Their equation is, indeed, so well thought-out and so significant that they will be presenting their work, beautifully translated as "Almost Tight Bounds for Rumor Spreading with Conductance", at the Symposium on Theory of Computing in Cambridge, Mass., in June.

These mathematicians are engrossed in the very idea of gossip. You know, the tittle-tattle about Jesse James, Tom Cruise and Tiger Woods. No, not all of them together in one place at one time doing that one thing. But, you know, the details of the seamier underbellies for which they each might have the occasional predilection.

Did it take 4.2 seconds for Sandy's sad news to be tattooed all over the world's minds?

The equation is very simple. At least, to you it will be. It is, according to my reading of the Daily Mail, time taken for spread of gossip = estimate of time (log v/phi X log squared 1/phi). In this formulation, 'v' stands for number of vertices of communication and 'phi' stands for conductance.

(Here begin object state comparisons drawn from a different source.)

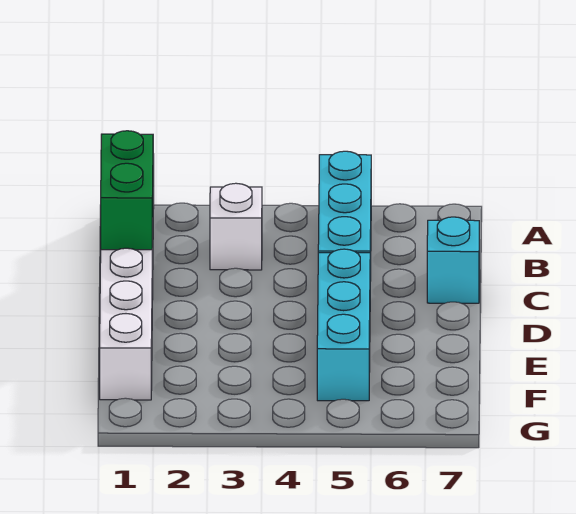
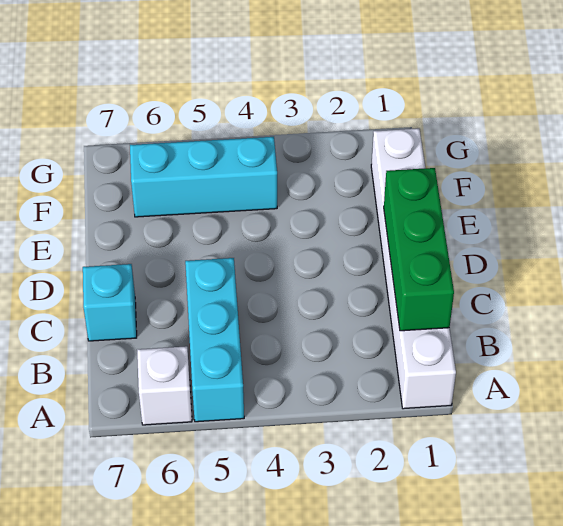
green brick B1:C1 level 2 -> green brick B1:D1 level 2
white brick B3 level 1 -> white brick A6 level 1
cyan brick D5:F5 level 1 -> cyan brick F4:F6 level 1

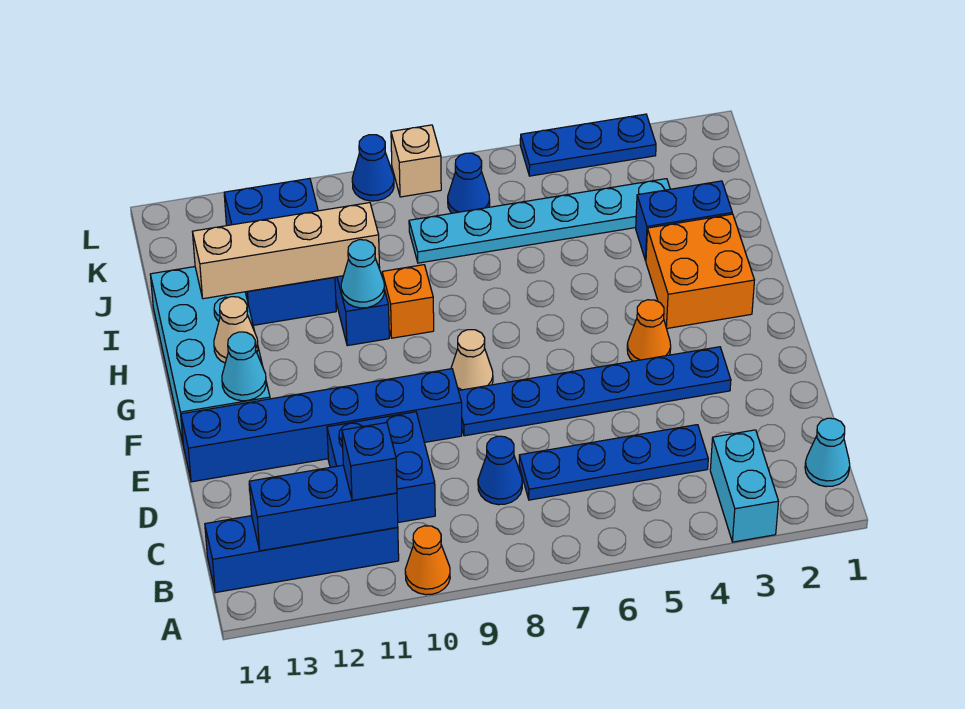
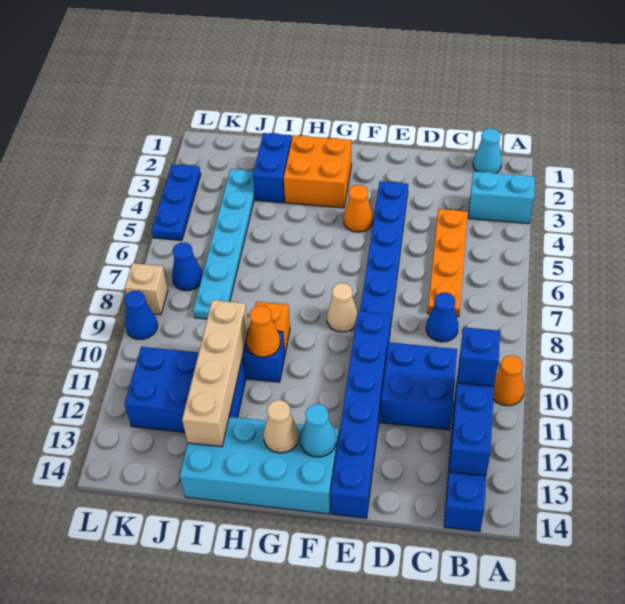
blue plate C4:C7 level 1 -> orange plate C4:C7 level 1
cyan cone H10 level 2 -> orange cone H10 level 2

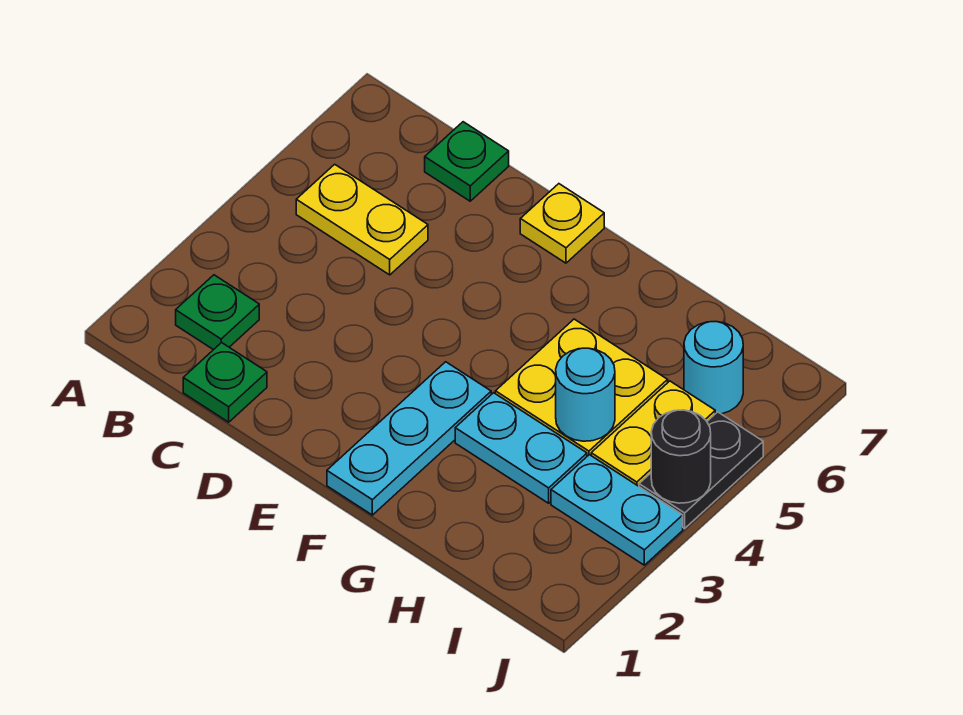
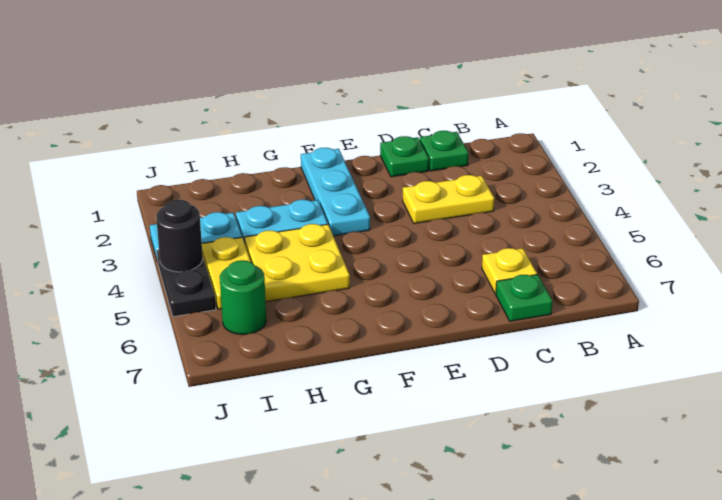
green plate B2 level 1 -> green plate D1 level 1
yellow plate B5:C5 level 1 -> yellow plate C3:D3 level 1
yellow plate E7 level 1 -> yellow plate C6 level 1
cyan round brick H4 level 2 -> none
cyan round brick I6 level 1 -> green round brick I6 level 1

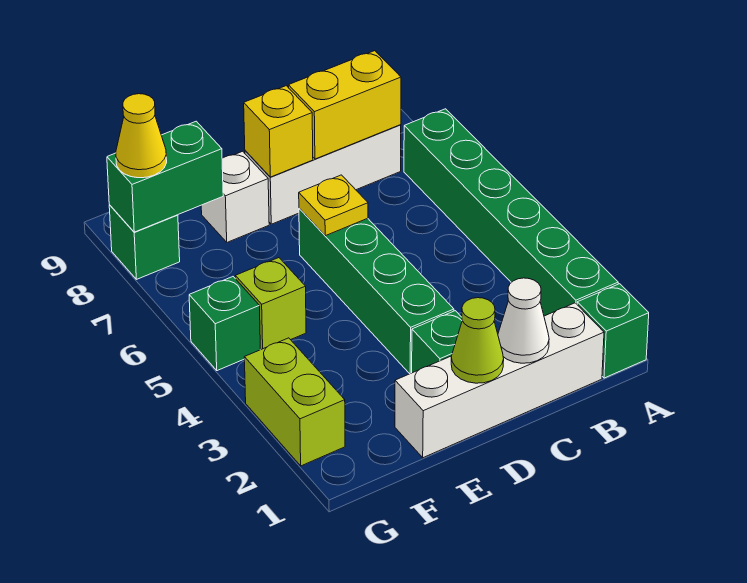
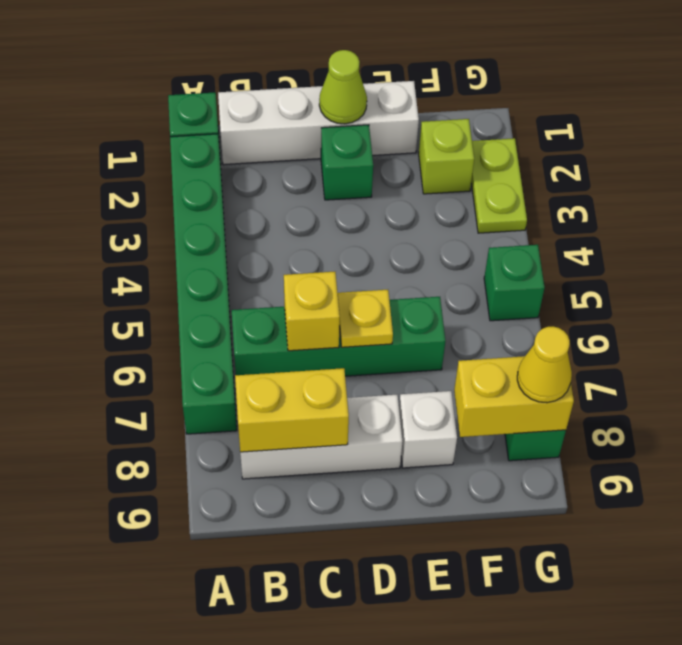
white cone C1 level 2 -> none
green brick D3:D6 level 1 -> green brick B6:E6 level 1
yellow brick D8 level 2 -> yellow brick C6 level 2
lime brick F5 level 1 -> lime brick F2 level 1
green brick F8:G8 level 2 -> yellow brick F8:G8 level 2
lime brick G2:G3 level 1 -> lime plate G2:G3 level 1

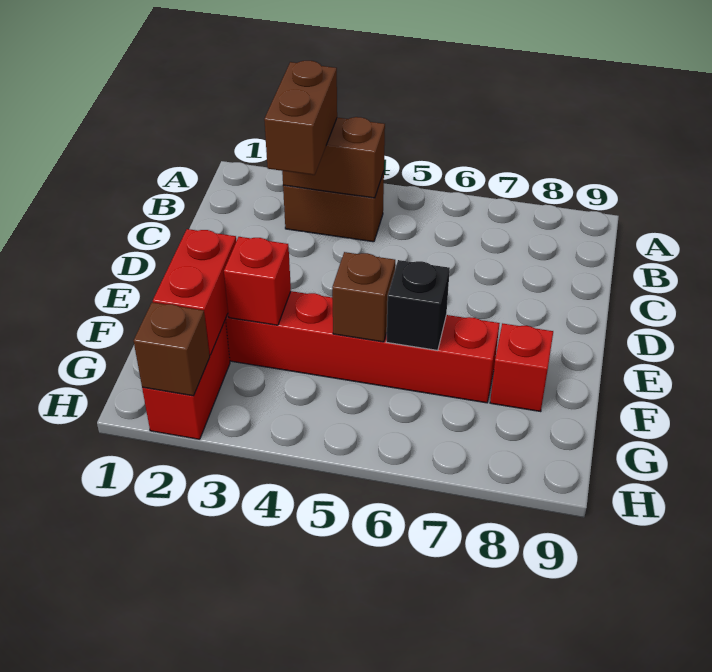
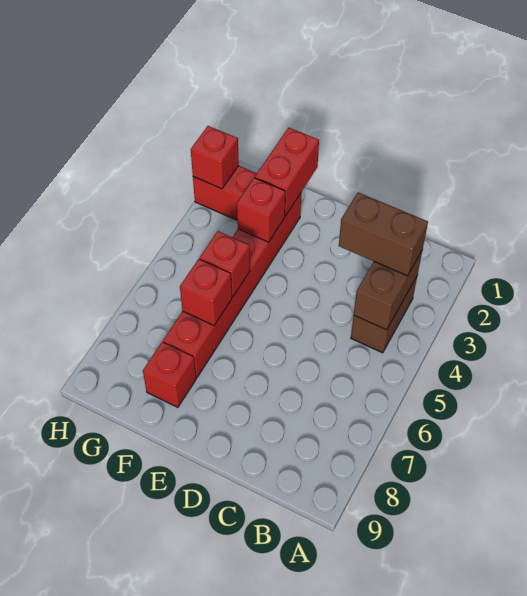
red brick F2:G2 level 2 -> red brick F1:F2 level 2
brown brick F5 level 2 -> red brick F5 level 2
black brick F6 level 2 -> red brick F6 level 2
brown brick H2 level 2 -> red brick H2 level 2

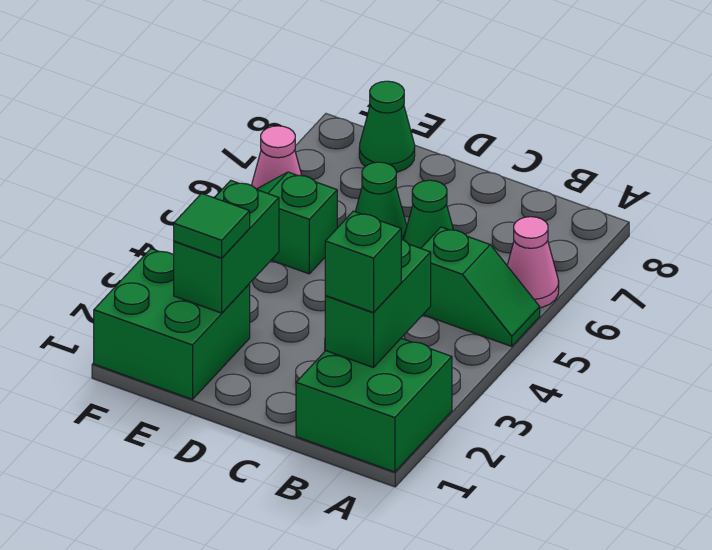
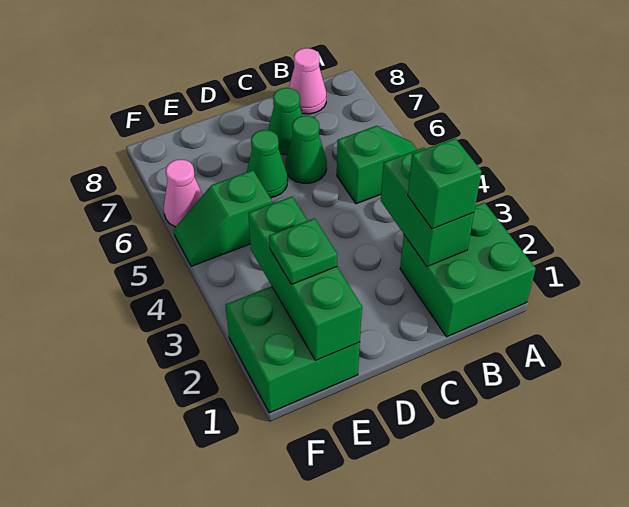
pink cone A6 level 1 -> pink cone B8 level 1
green brick E2:E3 level 2 -> green brick E1:E3 level 2
green tile E2 level 3 -> green plate E2 level 3
green cone E8 level 1 -> green cone C7 level 1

But here's the remarkable thing. This Italian speed gun of rumors about "Speed" actresses and others has not actually been tested on Hollywood indiscretions.

Instead, professor Alessandro Panconesi and his colleagues (these are nothing other than professional relationships, I am sure) persuaded an American mathematician to send out a tweet about the group's lack of success in getting funding for their research.

It's not exactly "Is Jesse James sleeping with Adolf Hitler's granddaughter?" However, they claim that within 17 hours one vast page of Corriere Della Sera, the fine Italian newspaper, had been dedicated to their work.

When I say "dedicated to their work," the paper naturally compared the speed of Tiger Woods' demise by leaked text with the amount of time it took for Cicero's tittle-tattle about Julius Caesar's alleged preference for boys to appear in print--some 150 years.

Personally, I am rather more drawn to the competitive nature of this possibly magical and revolutionary equation. Once it is proven to be gospel mathematics, I hope for the day when rival rumor-mongers compete to ensure that their piece of gossip enjoys more vertices of communication.

I am sure that you, too, would marvel at a reality show called "Speed of Spite," in which different pieces of prurient information competed for their creators to win a trip to the Caribbean or a dream home in Los Angeles. Or a naked dinner with Perez Hilton.